What type of account is unearned liability?

current liability
Unearned revenue is an account in financial accounting. It’s considered a liability, or an amount a business owes. It’s categorized as a current liability on a business’s balance sheet, a common financial statement in accounting.

Is unearned subscription a liability?

Unearned subscription revenue is a liability account.

Is unearned rent income an asset or liability?

Cash is the asset that is recorded upon receipt of funds, and since assets must equal liabilities plus equity, the other side of the journal entry must be a liability account. That being said, unearned rent does not remain a liability forever.

How do you classify unearned revenue on a balance sheet?
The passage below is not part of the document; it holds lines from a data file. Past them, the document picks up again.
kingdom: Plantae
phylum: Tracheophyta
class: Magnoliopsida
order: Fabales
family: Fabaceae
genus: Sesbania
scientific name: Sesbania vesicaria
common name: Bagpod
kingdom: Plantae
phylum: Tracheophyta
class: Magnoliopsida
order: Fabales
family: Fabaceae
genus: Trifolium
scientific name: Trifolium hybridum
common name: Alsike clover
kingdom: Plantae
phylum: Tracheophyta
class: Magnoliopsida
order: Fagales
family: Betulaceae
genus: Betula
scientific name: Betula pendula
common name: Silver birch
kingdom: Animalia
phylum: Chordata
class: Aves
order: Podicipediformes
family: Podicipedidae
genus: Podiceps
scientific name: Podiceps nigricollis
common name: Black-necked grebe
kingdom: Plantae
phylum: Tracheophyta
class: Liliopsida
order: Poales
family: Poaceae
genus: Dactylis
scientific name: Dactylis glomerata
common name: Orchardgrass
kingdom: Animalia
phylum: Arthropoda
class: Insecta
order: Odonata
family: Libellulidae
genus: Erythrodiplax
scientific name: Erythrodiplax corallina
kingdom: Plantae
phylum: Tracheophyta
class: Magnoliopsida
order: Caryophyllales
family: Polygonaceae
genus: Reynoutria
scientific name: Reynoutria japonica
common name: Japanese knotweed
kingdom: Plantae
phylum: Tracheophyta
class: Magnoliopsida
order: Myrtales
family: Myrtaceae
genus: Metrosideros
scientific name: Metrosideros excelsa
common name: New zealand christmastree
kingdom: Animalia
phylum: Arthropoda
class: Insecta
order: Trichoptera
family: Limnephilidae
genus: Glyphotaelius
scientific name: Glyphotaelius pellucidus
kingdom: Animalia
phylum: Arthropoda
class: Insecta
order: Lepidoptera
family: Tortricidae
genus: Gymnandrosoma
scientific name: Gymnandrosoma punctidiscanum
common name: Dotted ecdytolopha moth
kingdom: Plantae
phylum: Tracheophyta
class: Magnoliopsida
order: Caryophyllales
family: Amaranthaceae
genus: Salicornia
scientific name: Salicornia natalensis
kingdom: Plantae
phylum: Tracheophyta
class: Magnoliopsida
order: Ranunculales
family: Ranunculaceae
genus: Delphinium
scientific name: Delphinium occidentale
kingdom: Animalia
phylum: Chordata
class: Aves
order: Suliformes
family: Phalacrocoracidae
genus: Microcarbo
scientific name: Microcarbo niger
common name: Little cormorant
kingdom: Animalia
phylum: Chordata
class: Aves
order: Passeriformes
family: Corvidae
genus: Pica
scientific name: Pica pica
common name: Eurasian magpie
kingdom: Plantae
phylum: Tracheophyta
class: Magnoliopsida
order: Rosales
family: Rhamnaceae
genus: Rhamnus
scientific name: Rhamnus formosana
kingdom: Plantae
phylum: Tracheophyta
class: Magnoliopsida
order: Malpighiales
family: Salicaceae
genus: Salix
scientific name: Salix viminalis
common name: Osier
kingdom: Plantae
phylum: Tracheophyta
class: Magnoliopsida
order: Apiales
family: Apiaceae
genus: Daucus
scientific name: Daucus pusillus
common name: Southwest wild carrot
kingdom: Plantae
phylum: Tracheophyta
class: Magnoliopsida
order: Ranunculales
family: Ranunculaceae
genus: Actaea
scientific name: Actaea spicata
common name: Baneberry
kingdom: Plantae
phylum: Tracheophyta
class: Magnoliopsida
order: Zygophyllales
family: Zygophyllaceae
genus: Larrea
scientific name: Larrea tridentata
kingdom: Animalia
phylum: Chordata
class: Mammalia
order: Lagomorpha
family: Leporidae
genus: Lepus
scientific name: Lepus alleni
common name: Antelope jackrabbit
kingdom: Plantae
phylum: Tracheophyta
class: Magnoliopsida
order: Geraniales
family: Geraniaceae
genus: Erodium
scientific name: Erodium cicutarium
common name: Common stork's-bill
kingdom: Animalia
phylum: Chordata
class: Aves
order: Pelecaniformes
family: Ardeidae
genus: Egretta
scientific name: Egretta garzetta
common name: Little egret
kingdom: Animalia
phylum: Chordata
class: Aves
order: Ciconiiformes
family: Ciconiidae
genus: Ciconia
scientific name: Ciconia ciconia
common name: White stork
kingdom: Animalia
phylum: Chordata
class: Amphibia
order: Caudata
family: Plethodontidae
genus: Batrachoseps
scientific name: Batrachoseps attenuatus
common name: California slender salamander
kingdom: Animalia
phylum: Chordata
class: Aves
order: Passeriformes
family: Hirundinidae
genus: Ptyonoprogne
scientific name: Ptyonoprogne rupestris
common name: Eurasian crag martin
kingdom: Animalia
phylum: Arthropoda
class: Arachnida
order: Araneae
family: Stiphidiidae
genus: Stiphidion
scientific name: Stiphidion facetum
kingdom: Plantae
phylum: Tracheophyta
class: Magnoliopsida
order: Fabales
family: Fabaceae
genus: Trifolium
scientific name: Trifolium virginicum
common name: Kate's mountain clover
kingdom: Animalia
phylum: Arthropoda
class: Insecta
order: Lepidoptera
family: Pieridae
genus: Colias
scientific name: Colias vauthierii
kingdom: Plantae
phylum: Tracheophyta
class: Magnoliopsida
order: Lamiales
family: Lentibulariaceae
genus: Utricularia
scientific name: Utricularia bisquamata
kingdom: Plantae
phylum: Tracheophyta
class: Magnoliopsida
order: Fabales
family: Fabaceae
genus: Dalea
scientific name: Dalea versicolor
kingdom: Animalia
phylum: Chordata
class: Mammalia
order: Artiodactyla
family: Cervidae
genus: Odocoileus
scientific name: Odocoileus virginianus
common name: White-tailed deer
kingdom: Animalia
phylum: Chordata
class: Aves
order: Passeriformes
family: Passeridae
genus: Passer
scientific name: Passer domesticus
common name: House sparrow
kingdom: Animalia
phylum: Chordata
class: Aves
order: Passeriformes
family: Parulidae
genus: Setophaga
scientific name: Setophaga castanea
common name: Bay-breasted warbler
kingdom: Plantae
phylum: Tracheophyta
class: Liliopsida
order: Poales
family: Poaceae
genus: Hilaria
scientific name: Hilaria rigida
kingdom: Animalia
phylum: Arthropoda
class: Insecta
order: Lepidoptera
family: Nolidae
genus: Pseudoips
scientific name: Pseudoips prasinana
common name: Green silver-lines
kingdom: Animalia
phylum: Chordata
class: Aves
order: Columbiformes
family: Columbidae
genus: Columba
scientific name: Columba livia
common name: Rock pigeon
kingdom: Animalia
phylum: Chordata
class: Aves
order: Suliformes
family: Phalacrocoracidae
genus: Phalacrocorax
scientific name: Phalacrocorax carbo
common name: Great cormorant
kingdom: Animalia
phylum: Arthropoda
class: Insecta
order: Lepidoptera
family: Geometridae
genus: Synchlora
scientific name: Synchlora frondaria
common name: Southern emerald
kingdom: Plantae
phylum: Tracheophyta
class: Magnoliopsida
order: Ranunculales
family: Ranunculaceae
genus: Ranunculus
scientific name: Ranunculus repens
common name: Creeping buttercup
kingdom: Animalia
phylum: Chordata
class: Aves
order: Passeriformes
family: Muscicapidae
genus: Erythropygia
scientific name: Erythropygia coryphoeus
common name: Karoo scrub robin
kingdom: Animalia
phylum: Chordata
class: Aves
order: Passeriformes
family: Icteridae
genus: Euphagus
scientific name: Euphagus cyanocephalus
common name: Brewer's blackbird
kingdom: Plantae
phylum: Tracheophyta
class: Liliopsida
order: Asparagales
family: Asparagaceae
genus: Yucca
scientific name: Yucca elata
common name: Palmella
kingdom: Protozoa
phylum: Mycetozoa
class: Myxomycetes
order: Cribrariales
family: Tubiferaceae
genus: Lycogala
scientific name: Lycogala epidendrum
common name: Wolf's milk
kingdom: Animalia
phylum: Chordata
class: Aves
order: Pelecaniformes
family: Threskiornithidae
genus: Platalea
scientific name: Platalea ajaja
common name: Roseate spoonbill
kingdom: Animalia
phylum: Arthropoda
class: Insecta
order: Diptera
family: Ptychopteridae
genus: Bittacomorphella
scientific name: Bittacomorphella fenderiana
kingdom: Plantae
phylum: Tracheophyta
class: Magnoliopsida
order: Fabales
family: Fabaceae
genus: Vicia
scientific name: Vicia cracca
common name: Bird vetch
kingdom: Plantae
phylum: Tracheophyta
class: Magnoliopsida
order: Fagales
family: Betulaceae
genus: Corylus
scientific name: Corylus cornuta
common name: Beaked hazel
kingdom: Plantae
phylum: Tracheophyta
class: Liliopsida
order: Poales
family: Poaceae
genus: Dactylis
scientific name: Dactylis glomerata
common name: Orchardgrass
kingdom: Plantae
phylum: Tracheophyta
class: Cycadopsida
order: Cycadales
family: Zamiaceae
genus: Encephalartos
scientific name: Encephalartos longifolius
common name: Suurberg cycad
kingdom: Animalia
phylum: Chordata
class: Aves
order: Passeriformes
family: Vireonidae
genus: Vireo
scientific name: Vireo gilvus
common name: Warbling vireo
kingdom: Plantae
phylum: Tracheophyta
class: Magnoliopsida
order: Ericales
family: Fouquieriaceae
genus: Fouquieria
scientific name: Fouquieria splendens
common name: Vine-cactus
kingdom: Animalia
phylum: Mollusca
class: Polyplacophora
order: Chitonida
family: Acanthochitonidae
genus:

Unearned revenue is recorded on a company’s balance sheet as a liability. It is treated as a liability because the revenue has still not been earned and represents products or services owed to a customer.

How is unearned revenue related to current liabilities?

As a result of this prepayment, the seller has a liability equal to the revenue earned until the good or service is delivered. This liability is noted under current liabilities, as it is expected to be settled within a year. Unearned revenue is also referred to as deferred revenue and advance payments .

Which is the best example of unearned revenue?

Some examples of unearned revenue include advance rent payments, annual subscriptions for a software license, and prepaid insurance. The recognition of deferred revenue is quite common for insurance companies and software as a service (SaaS) companies. Image from Amazon Balance Sheet.

How is current liability classified in financial statements?

Initially, when the company receives the money from the customer as a prepayment, it recognizes a liability because the company has received the money but not yet delivered the services or products. When the company completes the obligation of delivering services or products, current liability is reclassified to revenue earned.

What is the difference between prepayment and unearned revenue?

It can be thought of as a “prepayment” for goods or services that a person or company is expected to supply to the purchaser at a later date. As a result of this prepayment, the seller has a liability equal to the revenue earned until the good or service is delivered. Unearned revenue is also referred to as deferred revenue and advance payments.